A framework for conducting legal needs surveys
This Guide builds upon the lessons and experience of 25 years of experience across a range of countries with very different legal traditions. It discusses common pitfalls, key lessons, and effective practice in the implementation of legal needs surveys. It answers common questions in developing, deploying and using legal needs surveys, detailing:
The essential elements of legal needs survey approaches
The potential scope of surveys
How to identify the support that people seek in resolving problems, and their success in doing so
How to identify processes and institutions involved in problem resolution
The outcomes and impacts of problems that can be measured
Common elements of surveys that can be used across jurisdictions and in different contexts
The contribution surveys can make to creating access to justice indicators
The Guide sets out a framework for the design, implementation and analysis of legal needs surveys. It provides tools in a modular way so that they can be applied in different types of surveys. The Guide examines the concepts, framing, scope and units of measurement used in legal needs surveys. It also proposes taxonomies of justiciable problems, sources of help and dispute resolution processes, to support greater consistency and opportunity for comparison between surveys, as well as reviewing how legal need has been measured through surveys. The Guide further notes that meaningful collaboration between government, civil society and affected communities is critical in developing, implementing and analysing legal needs surveys. Such partnerships are similarly essential for identifying and driving policy reforms.
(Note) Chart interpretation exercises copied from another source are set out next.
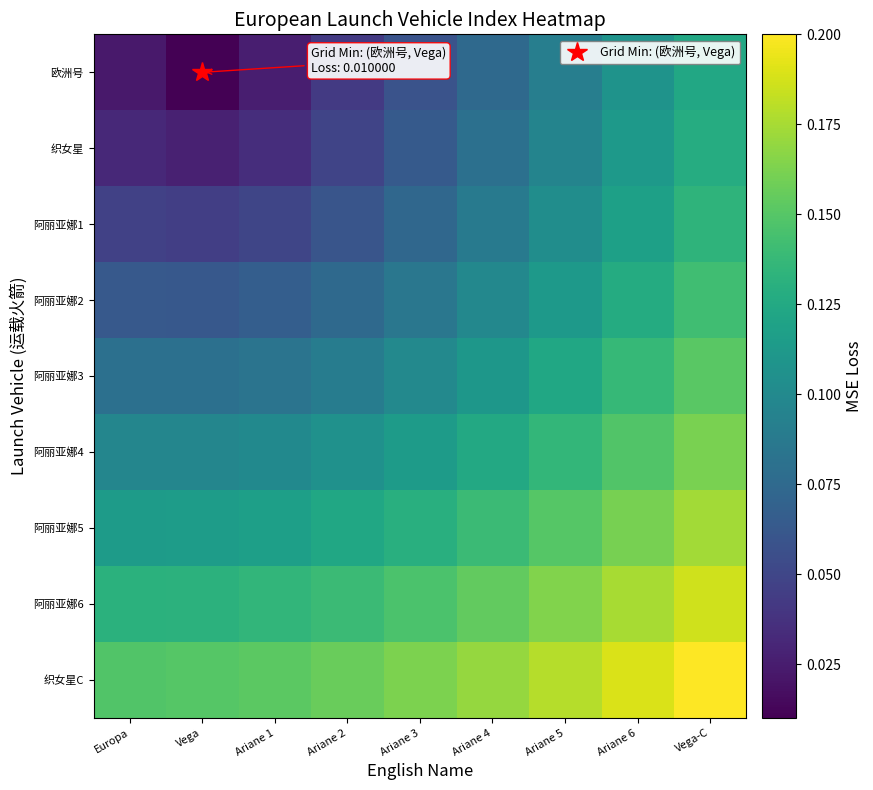

Reading right to left, what are all the values shown in this chart?

欧洲号: Vega-C=0.1	Ariane 6=0.1	Ariane 5=0.1	Ariane 4=0.1	Ariane 3=0.1	Ariane 2=0.0	Ariane 1=0.0	Vega=0.0	Europa=0.0
织女星: Vega-C=0.1	Ariane 6=0.1	Ariane 5=0.1	Ariane 4=0.1	Ariane 3=0.1	Ariane 2=0.0	Ariane 1=0.0	Vega=0.0	Europa=0.0
阿丽亚娜1: Vega-C=0.1	Ariane 6=0.1	Ariane 5=0.1	Ariane 4=0.1	Ariane 3=0.1	Ariane 2=0.1	Ariane 1=0.1	Vega=0.0	Europa=0.0
阿丽亚娜2: Vega-C=0.1	Ariane 6=0.1	Ariane 5=0.1	Ariane 4=0.1	Ariane 3=0.1	Ariane 2=0.1	Ariane 1=0.1	Vega=0.1	Europa=0.1
阿丽亚娜3: Vega-C=0.2	Ariane 6=0.1	Ariane 5=0.1	Ariane 4=0.1	Ariane 3=0.1	Ariane 2=0.1	Ariane 1=0.1	Vega=0.1	Europa=0.1
阿丽亚娜4: Vega-C=0.2	Ariane 6=0.1	Ariane 5=0.1	Ariane 4=0.1	Ariane 3=0.1	Ariane 2=0.1	Ariane 1=0.1	Vega=0.1	Europa=0.1
阿丽亚娜5: Vega-C=0.2	Ariane 6=0.2	Ariane 5=0.1	Ariane 4=0.1	Ariane 3=0.1	Ariane 2=0.1	Ariane 1=0.1	Vega=0.1	Europa=0.1
阿丽亚娜6: Vega-C=0.2	Ariane 6=0.2	Ariane 5=0.2	Ariane 4=0.2	Ariane 3=0.1	Ariane 2=0.1	Ariane 1=0.1	Vega=0.1	Europa=0.1
织女星C: Vega-C=0.2	Ariane 6=0.2	Ariane 5=0.2	Ariane 4=0.2	Ariane 3=0.2	Ariane 2=0.2	Ariane 1=0.2	Vega=0.1	Europa=0.1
The Guide proposes model survey questions concerning: problem identification; problem seriousness; problem impact; sources of help; problem resolving behaviour; process; if and how problems have concluded; strategy decisions; perceptions of dispute resolution processes and outcomes; the cost of problem resolution; legal capability; and duration. It also incorporates these into illustrative questionnaires, to provide resources for survey planners.
The proposed taxonomies are built upon eight primary justiciable problem categories, eight distinct categories of sources of help and five process categories.
Towards meaningful access to justice indicators
Finally, the Guide suggests strategies for measuring access to justice with legal needs surveys. The UN 2030 Agenda provides an opportunity to define critical global dimensions of access to justice under SDG target 16.3, going beyond the criminal justice system. National and global policy and measurement frameworks often fail to account meaningfully for the prevalence of civil justice issues and the substantive costs they impose on society.
Access to civil justice indicators built from legal needs surveys can increase the visibility of civil justice barriers and highlight the experiences of particular populations. A global legal needs-based indicator focused on access to civil justice could also complement work towards other SDGs by enabling policy makers to better identify how justice systems interact with other developmental priorities.
In accordance with the SDG framework, civil justice measures need to be capable of “timely and reliable” disaggregation in order to highlight the experience of different vulnerable groups.